Bell, Book and Candle

Pleasant romantic comedy missing magical spark, writes Anne-Marie Marquess

When a witch sets her sights on a mere mortal, the man doesn’t stand a chance, even if he is engaged to be married. In Bell, Book and Candle, New York socialite Gillian Holroyd plans to woo successful publisher Shep within the week, with or without the aid of spells or potions. Fuelled by green-eyed jealousy, Holroyd's supernatural powers work wonders until things start to get complicated with the introduction of a meddling aunt, a mischief making brother, and an author-cum-witchhunter who’s out to expose the magical goings on in 1950s high society Manhattan. 

The romantic comedy, Bell, Book and Candle is a pleasant adaptation of the popular play by award-winning playwright John Van Druten, a closet homosexual, in this case, writing about closet witches!

This version at the Baby Grand, was directed by Colin Carnegie and brought to us by the Centre Stage Theatre Company. Having watched the slick and stylish 1958 movie of the same name starring Kim Novak and James Stewart, and learning that it was this play that inspired the hit 1970s TV series Bewitched, I was preparing to be charmed.

The play opened with the female lead (Jojo Burdett) perched by the window in her New York apartment stroking her cat - not a black familiar or a prissy Persian, but a fluffy tabby. Not a real one, or indeed a realistic looking fake, but Pyewacket had his uses.

The set consisted of a backdrop of bookcases with an assortment of relics and ornaments, including candles that fail to ignite - much like the chemistry between our two main characters. But then the course of true love never did run smoothly. And when you know you’ve put a spell on someone and things could slip up at any time, it’s maybe not the best footing for a relationship.

The first character on-stage was Shep Henderson (Mark Claney), a jovial cross between the character Darren from Bewitched and the comic actor Jim Carrey, providing stark contrast to Gillian Holroyd, (Burdett) who weaves her magic to entice him into her world, her glittering eye make-up enhancing every glare, stare and delightfully dramatic expression.

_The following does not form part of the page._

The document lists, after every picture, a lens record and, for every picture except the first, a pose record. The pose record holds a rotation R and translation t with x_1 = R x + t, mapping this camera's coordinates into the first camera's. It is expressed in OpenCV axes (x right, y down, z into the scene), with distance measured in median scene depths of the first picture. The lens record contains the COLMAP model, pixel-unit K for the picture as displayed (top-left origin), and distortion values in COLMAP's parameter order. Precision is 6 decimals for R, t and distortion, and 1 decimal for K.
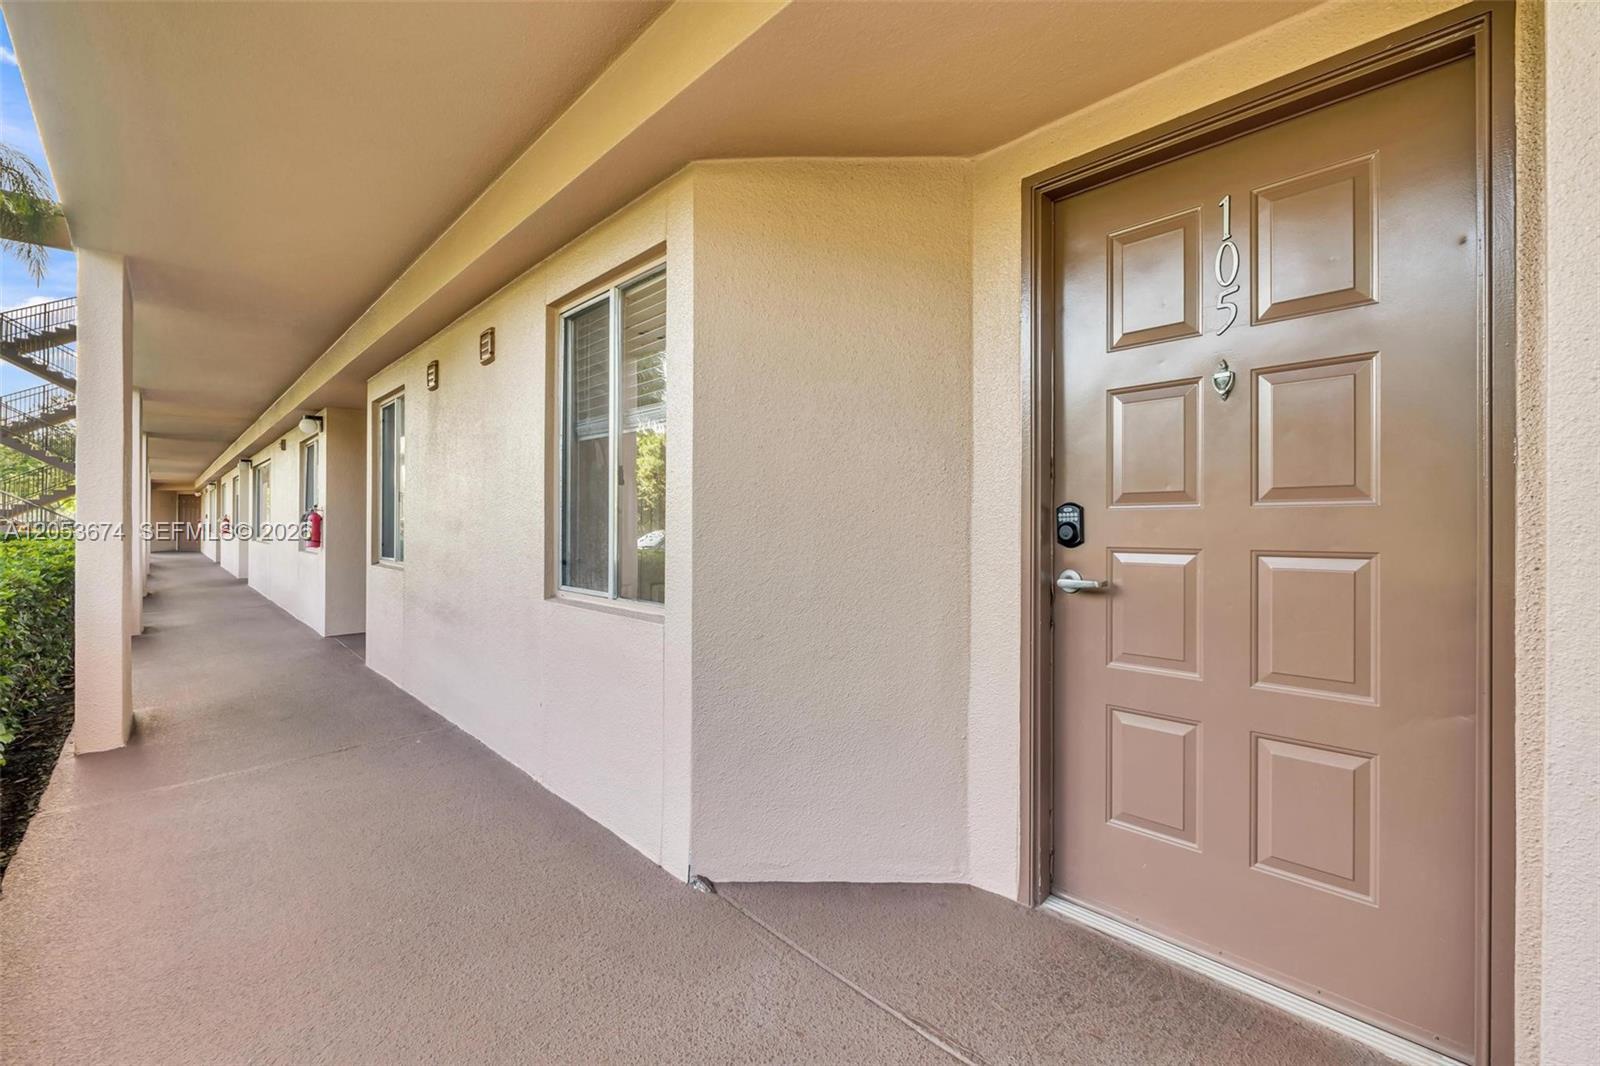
lens RADIAL K [[647.9, 0, 801.9], [0, 647.9, 531.0], [0, 0, 1]] dist [-0.000338, 0.000005]
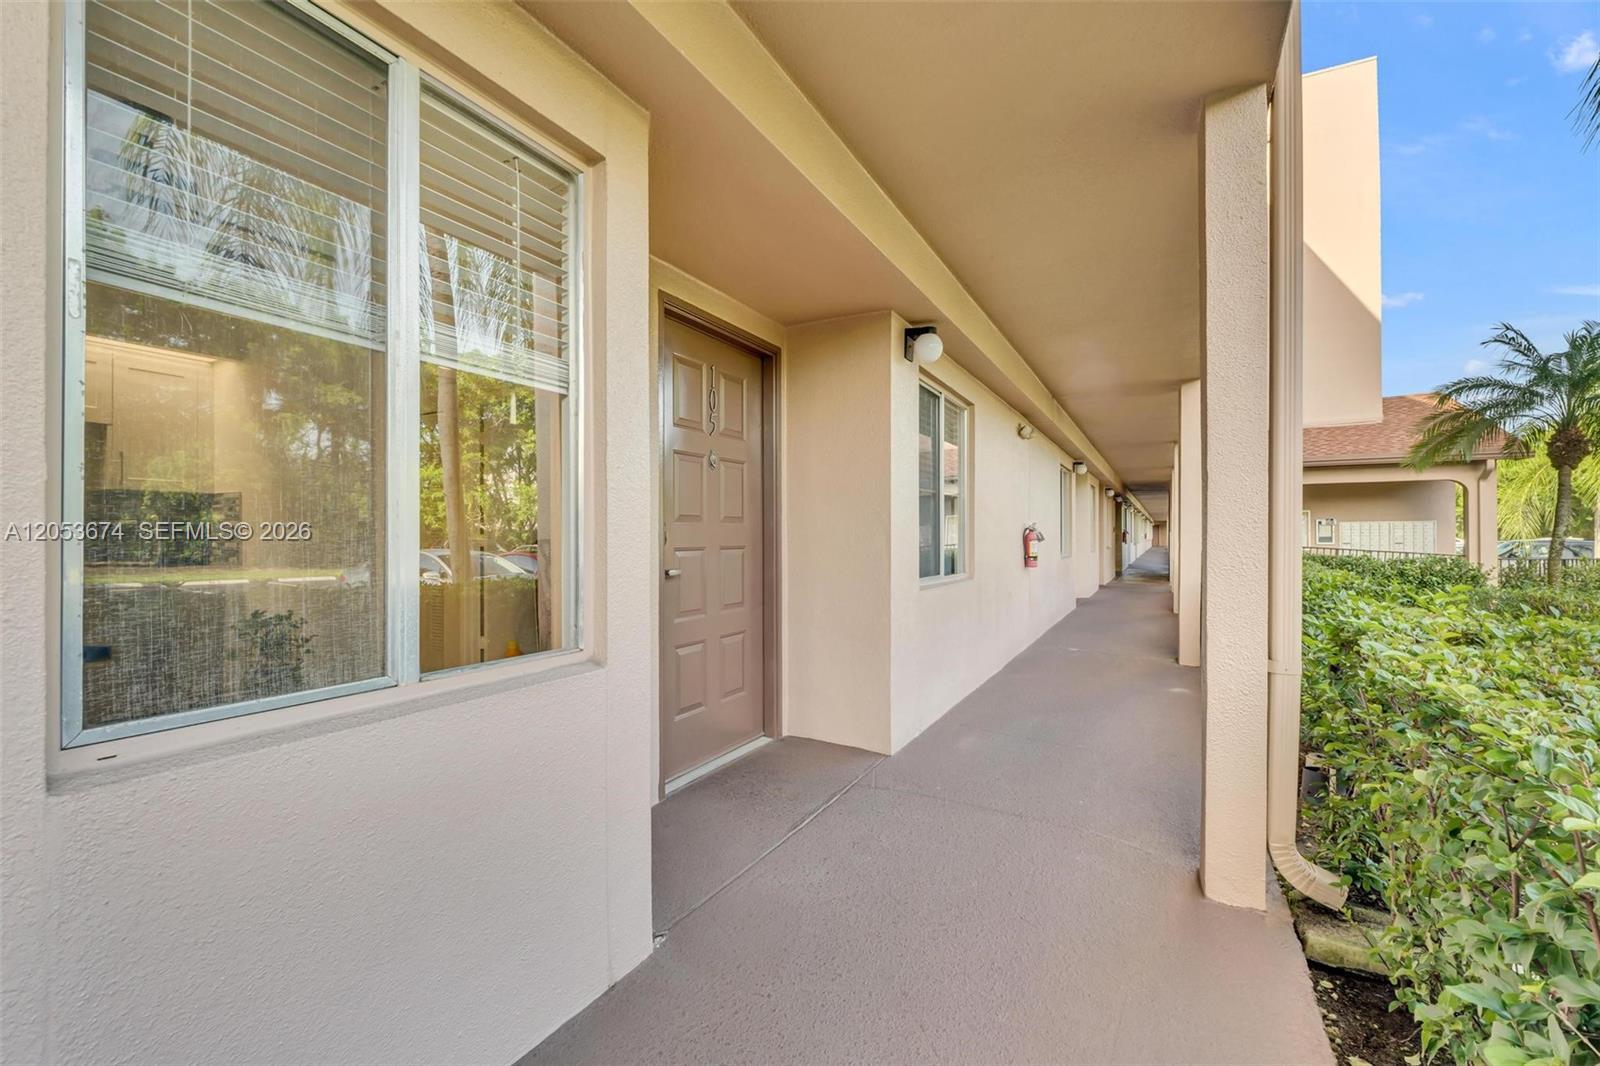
lens RADIAL K [[647.9, 0, 801.9], [0, 647.9, 533.3], [0, 0, 1]] dist [-0.000338, 0.000005]
pose [[-0.268317, -0.000928, 0.963330, -1.154561], [-0.000925, 0.999999, 0.000705, -0.013698], [-0.963330, -0.000702, -0.268318, 1.133625]]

Next is the awesome Aunt Queenie Holroyd (Roma Tomelty) who shines, sparkles and captivates with her array of flamboyant costumes and exuberant performance. The brother, Nicky Holroyd (Connor Morrison), a vibrant red-head, is terrifically upbeat and entertaining as a warlock that enjoys a good stir. When Mr Sydney Redlitch (Gordon Fulton) enters the room, he immediately injects his strong personality and comic ability - a truly superb character. He wears a black Russian hat and likes a good spirit, well to knock back anyway!

There could have been more of a bewitching ambience to the play. When spells are performed, perhaps a more dramatic or macabre atmosphere could have been conjured up through clever use of lighting, sound or special effects. I was never spooked, but then the magic of Bell, Book and Candle isn’t that of Charmed, Practical Magic or The Craft - it’s an elegant, upmarket, stylised form of witchcraft that tries to capture the class of an era gone by.

With all three acts taking place in an apartment, I would have welcomed a trip to the Zodiac Club - if only for a change of scenery. Taking a trip to the tantalising witches' den would have been an eye-opening diversion from our cosy quarters. Every time the bell went, I hoped we might get to venture outside. And there are plenty of bells in this play - door bells, signifying the arrival of each new character on stage and often ringing at intense moments. The telephone provides conversation with the characters we don’t see, such as Merle Kittredge, Gillian’s arch enemy and Shep’s doomed fiancé.

An exciting and contrasting cauldron of characters keep your interest simmering, as trouble is always brewing in Centre Stage’s colourful concoction. But was it potent enough or were some of the ingredients missing? Despite the terrific cast, the play failed to captivate. I wasn’t spellbound, spooked or even surprised, but I was entertained. Having seen the original movie and being a Bewitched fan, I was looking forward to watching this and it was enjoyable, but I felt it needed a little more, well, magic!